Supplied material:
-------------------------

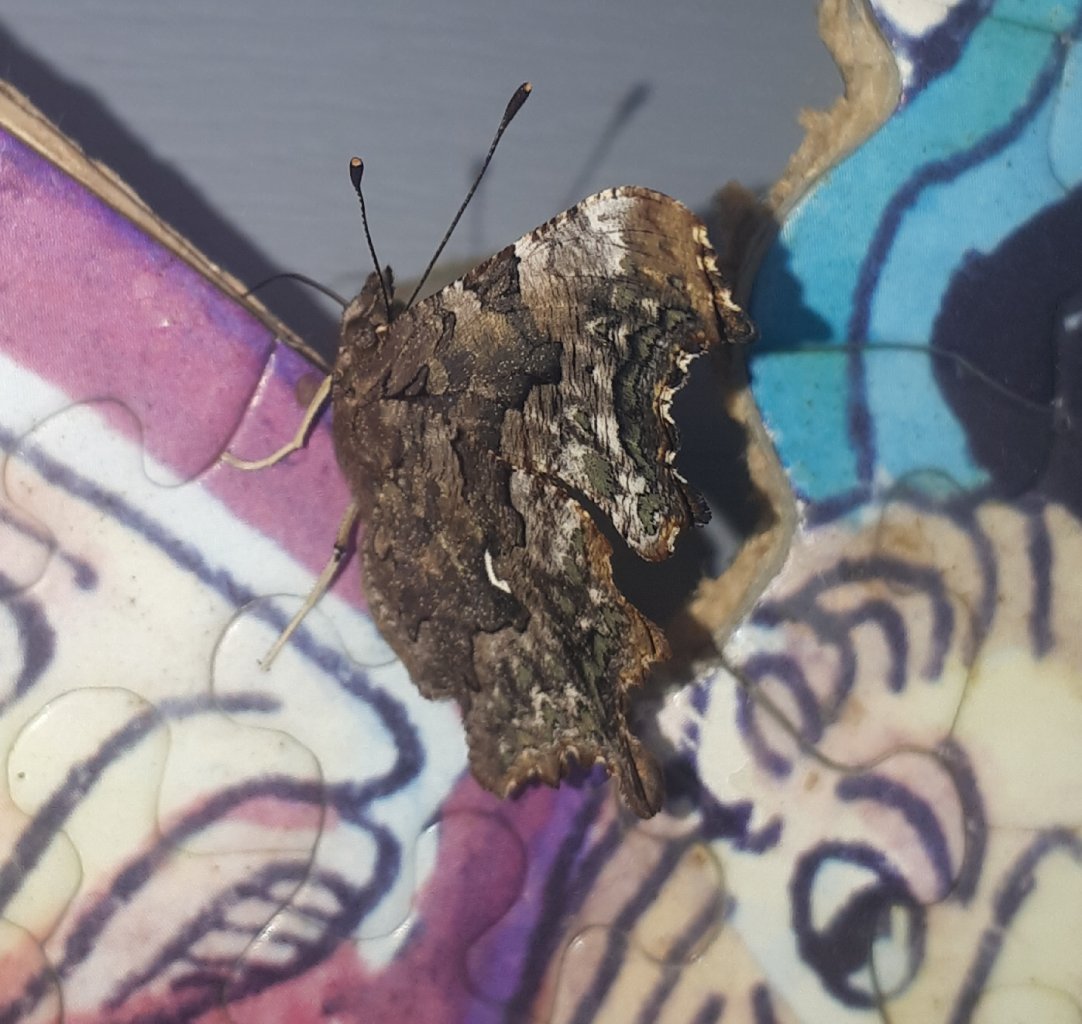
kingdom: Animalia
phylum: Arthropoda
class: Insecta
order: Lepidoptera
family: Nymphalidae
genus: Polygonia
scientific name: Polygonia faunus
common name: Green Comma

-------------------------

Required work: Write out the data again, replacing "common name" with "popular name" and changing nothing else. Leave the pictures out.

Result of the exercise:
kingdom: Animalia
phylum: Arthropoda
class: Insecta
order: Lepidoptera
family: Nymphalidae
genus: Polygonia
scientific name: Polygonia faunus
popular name: Green Comma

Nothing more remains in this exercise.